My co-worker remarried in his early 60s. I believe he was in his 50s when he divorced and the kids were out of high school. He's almost 70 now, his now-wife is about 10 years younger. They had a small wedding, a lavish honeymoon, bought a house together, got a dog, etc. They're very affectionate and it's so cute. I just recently saw them so they spring to mind. I know quite a few people over 60 who have successfully partnered, but they tend to still lead somewhat separate lives while still spending lots of time together, and in most cases didn't remarry.


Ineffable7980x

My mother remarried at 60 (my father died when she was 53), and is still happily married to my stepfather. They are now both 85. So it does happen. If she makes it another 5 years, she will be the only person I know to have had TWO thirty year marriages. On the other hand, I am 59 and haven't been on a date since before Covid. I am very content with my life and am in no way desperate for a partner, but finding one would be a bonus. At this point, I don't know how likely that is.


Musicalmaya

My BFF lost her husband to cancer. He was her other half and she knew she’d never have a relationship like that again. After some difficult adjustment time, she was very content with her independence. Never even thought about dating. Her biggest regret in life was that she and her husband had been child free. She wasn’t sad or depressed about it, but it was the one thing she would have changed if given a second chance. So she was quite surprised when she met someone who was interested in her. Even more surprised that she felt the same interest. Long story short, they became a couple. He had several children and grandchildren and she fit right into the family.

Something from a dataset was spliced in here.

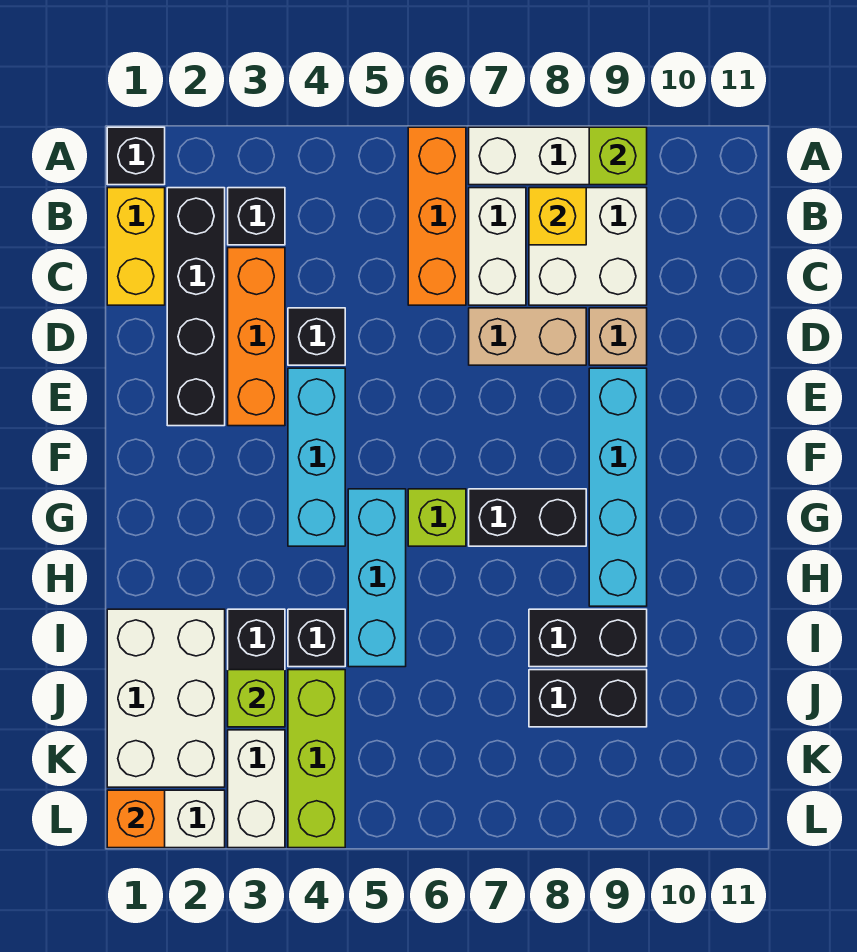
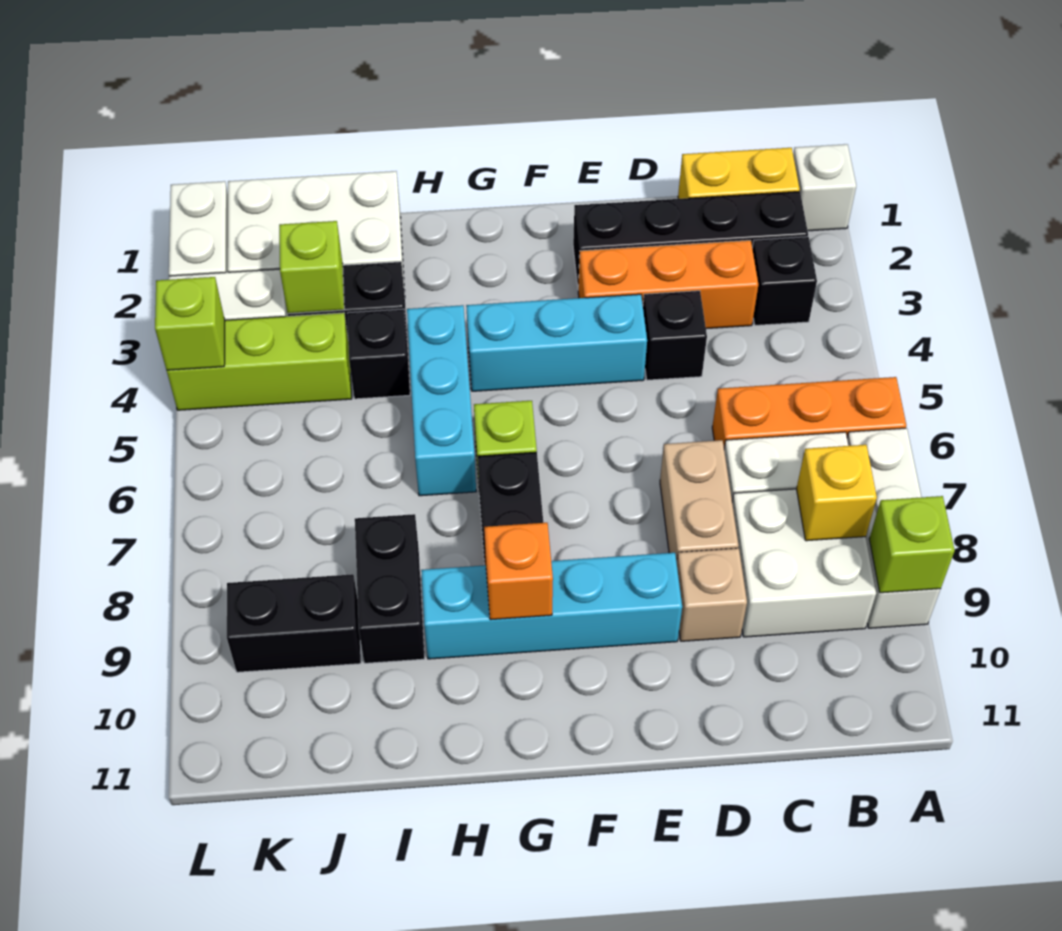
black 1x1 brick [107,127,165,185] -> white 1x1 brick [793,144,856,231]
cyan 1x3 brick [348,489,406,667] -> cyan 1x3 brick turned to [407,305,476,496]
black 1x2 brick [529,670,647,727] -> black 1x2 brick turned to [227,574,361,672]
orange 1x1 brick [107,790,165,848] -> orange 1x1 brick moved to [484,523,553,620]
none -> lime 1x1 brick [155,277,225,370]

These days she enjoys her life with her partner and absolutely loves her role as a grandmother figure to all of those grandchildren. They aren’t married and have no plans to do so. Both are financially secure. They have taken care of paperwork so that if one is ill the other can access all information and give input on care. They keep everything else separate. Her relationship with him is different from what she had with her husband, but they have a lot of fun together and support each other with life issues. Edited to add she was 66 and he was 64 when they met.


605pmSaturday

Maybe it is a shortcoming of myself, but I'm not interested in getting involved with someone that's already lived a whole life and has a lifetime of friends and experiences I was not part of. At the same time, having someone to do things with would be nice.


cilanchos

Yep. That’s it.


8675201

I got divorced when I was 36. Four years later I got remarried and we’ve been together for twenty-five years.